Everybody would like to be able to prepare his/her own ice cream. When homemade, it is the best of all puddings. You can slave away at a Bake Off-worthy multi-tiered mousse for that smart dinner party – but, in the end, what guests choose is the ice cream.
Gelato is also lovely stuff to make, particularly for those who like to play with flavor. Being creamy, unthreatening comfort food, cooks can add intense, sometimes surprising, flavors, and get away with it – people are much more likely to taste an ice cream that’s flavored with fig leaves, say, than a fruit salad with fig leaf syrup.
The base mixture
Once you have a good base mixture, known as well as the base, you can add any flavor you like.
Some sugar is necessary for texture as well as flavour – it helps keep the ice cream smooth and soft – but keep it minimum. If you like ice cream sweeter, go ahead and add more sugar. You can also use honey (two-thirds the volume of sugar, as it’s sweeter) or other sweeteners like agave syrup, or maple syrup. Bear in mind that these are invert sugars, making the ice cream even softer, but also smoother as they inhibit ice crystals from forming.
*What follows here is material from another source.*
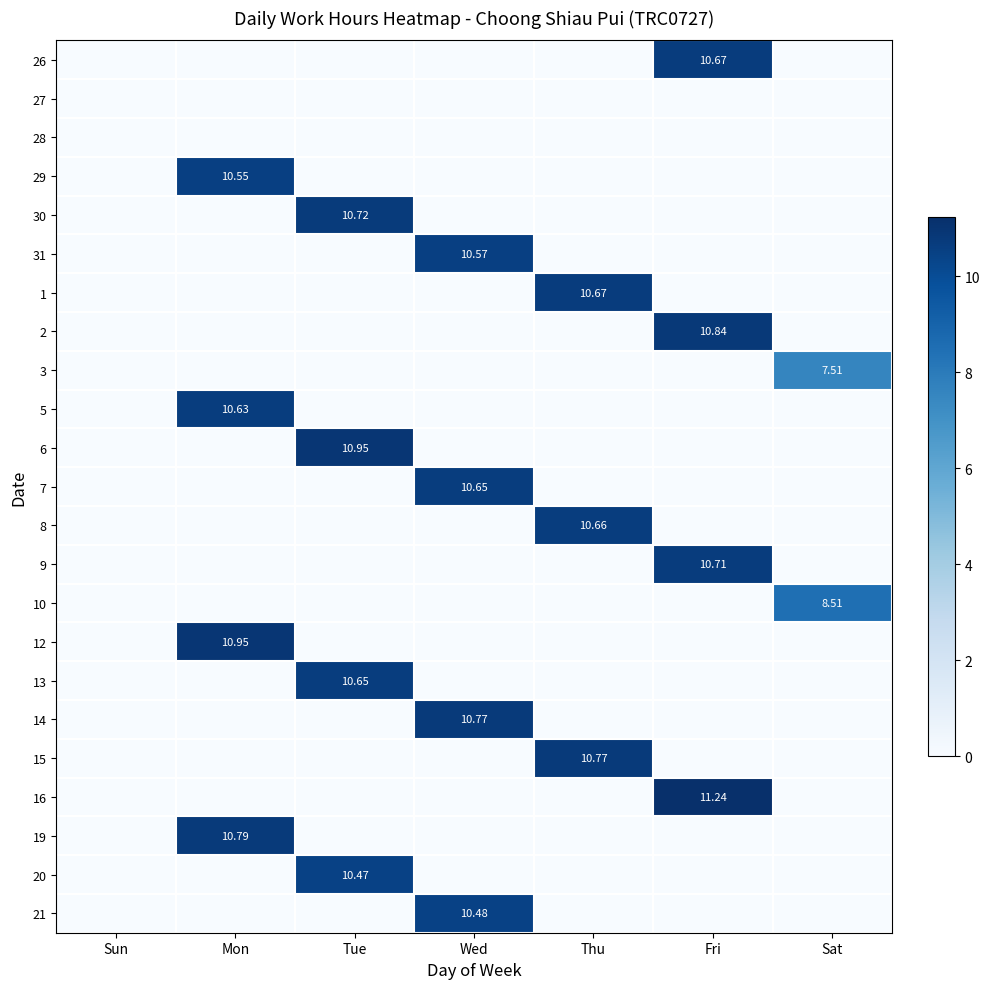

The 29 series shows 17.1 at Mon. True or false?

False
As for cream (or other fat like coconut cream) you need enough for a rich texture, but not so much that it coats your mouth in a buttery slick. Egg yolks give a luscious, velvety texture and a depth of flavor, but some delicate ice cream flavors do taste “cleaner” without. The Italians, masters of gelato, use cornflour, which stops the simple milk ice from melting too easily.
Once you have chosen the style, you can add the flavor, either by infusing the milk and cream or by stirring it into the finished mixture. Fruit mix will need sweetening and you may want to add a little more cream to compensate for the water in the fruit.
Taste the mix after it has chilled but before freezing and keep in mind that it needs to taste a bit too strong and a fraction too sweet, as the freezing will dull the flavors.
Elbow grease or electric?
Now for the freezing: the process turns the water to ice and ice likes to clump together so, in most cases, if you simply scrape the mix into a box and bung in the freezer, you’ll end up with a rock-hard lump rather than an airy, creamy mass.
There are “no-churn” concoctions that break the rules, like ones made with condensed or evaporated milk (such as the recipe below) or mixed with lots of egg yolks, which impede the formation of ice crystals.
For most mixtures, though, including the traditional custard-based ones, you’ll need to churn. This can be as low-tech as opening the freezer every hour or so and beating up the mix until it is smooth and creamy again, or taking the half-frozen mix and blitzing it in the food processor, which incorporates some air, making for a lighter finish.
For the smoothest results, a gelato maker is probably the answer. There are broadly two kinds: the self-freezing models are most expensive. These are bulky bits of kit which allow you to make consecutive batches of ice cream or sorbet, with just a few minutes of “cool down” time between each. They need 24 hours’ rest every time they are moved so are most suitable for people who make ice cream often and have space for a microwave-sized bit of kit.
Much cheaper are the kind with a bowl that has to be pre-frozen for up to 24 hours. Pour in the mixture, then slot the motor on top, which drives the paddle around. If you store the bowl in the freezer you can make gelato just as quickly as one of the more expensive machines – but, unlike them, you can make only one batch before the bowl needs refreezing.
It’s also dependent on your freezer – you may find you have to turn the temperature up or down, as a couple of degrees too warm and the ice cream won’t set, while too cold and the paddles can jam.